Indeed she had. That settled it for mom, who insisted she hang up her cleats after the Dec. 19 surgery. But McKenna had endured far worse than shattered clavicle leading up to her first varsity action and she wasn’t about to quit now.
Equally Insulting
McKenna saw plenty of action on the JV teams her first couple of seasons and if she thought her teammates’ initial reactions were rude, she was in for something worse from opponents peering across the line of scrimmage and seeing all that hair and realizing they were guarding a girl.
“They were surprised,” she said. “And some were pretty insulting. They’d laugh and say, ‘Oh, I don’t even have to guard her or do anything.’ And some would go out of their way to hit me as hard as they could. Or some wouldn’t touch me at all because I’m a girl.
“They were equally insulting to me because they were treating me differently.”

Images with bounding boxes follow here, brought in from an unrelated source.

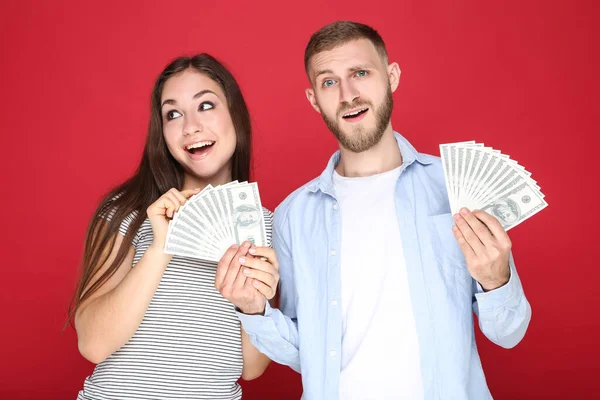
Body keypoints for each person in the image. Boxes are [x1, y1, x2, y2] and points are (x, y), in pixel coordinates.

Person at [218, 21, 532, 399]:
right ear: (314, 98)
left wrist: (496, 279)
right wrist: (255, 311)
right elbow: (309, 354)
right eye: (329, 82)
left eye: (360, 73)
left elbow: (509, 332)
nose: (348, 94)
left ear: (392, 76)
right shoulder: (292, 216)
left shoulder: (454, 189)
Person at [69, 54, 279, 400]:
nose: (190, 127)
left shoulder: (266, 227)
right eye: (173, 114)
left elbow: (251, 368)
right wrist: (160, 247)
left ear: (236, 117)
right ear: (162, 133)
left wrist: (252, 306)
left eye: (206, 105)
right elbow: (92, 344)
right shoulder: (127, 212)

She was heartened by an Elizabeth defensive back who was inserted into the game after the player he replaced drew a penalty for hitting McKenna away from the ball. She blocked the new defensive back downfield and he patted her on the back and told her, “good job,” not in a condescending but rather an accepting manner.
McKenna finally got a varsity touch in the final game of her career in early November. Again it was against Kearny in a consolation game and this time she did not need surgery afterwards. It was a swing pass that netted, she says, a couple of yards.
“Somebody missed a block so I didn’t gain a lot,” she says with a laugh. “But they put in the play for me and I made the catch so I was happy about that.”
McKenna is also a world-class Ultimate Frisbee player for a Watchung Hills team that has won six straight state titles. She gave up fall Frisbee the past two seasons to focus on football but continued to play in the spring and now has one more season left in a few months. She will also try out for the national team next year.
As for her future, well, her football experience might have changed a few plans. Whereas her lifelong goal had been to open a bakery – McKenna each year designed and baked the cake for the team banquet – she is now eyeing something along the line of sports communication along with marketing, with the idea of maybe becoming a team manager, a sideline reporter or a broadcaster. She is considering Clemson and the University of Oregon, among others.
And she still hasn’t given up on the bakery idea. It may just get pushed down the road a bit. Whatever role football plays in McKenna’s practical plans for her future, there is no question in either her or her mother’s mind that the experience of taking on the challenge was a defining one.
“What she’s gone through will serve her well the rest of her life,” Regina says. “She knows what it’s like going against the odds. I’m so proud of her for sticking it out. She’s changed others’ views for the good and became a positive role model for other girls and opened the door for them.”
For Kelly McKenna, though, those things were always secondary.
“I wouldn’t go through all of that just to prove a girl can do anything, though when it got tough for me I told myself I couldn’t quit, that I had to push through it,” she says. “I did it because I really like the game.”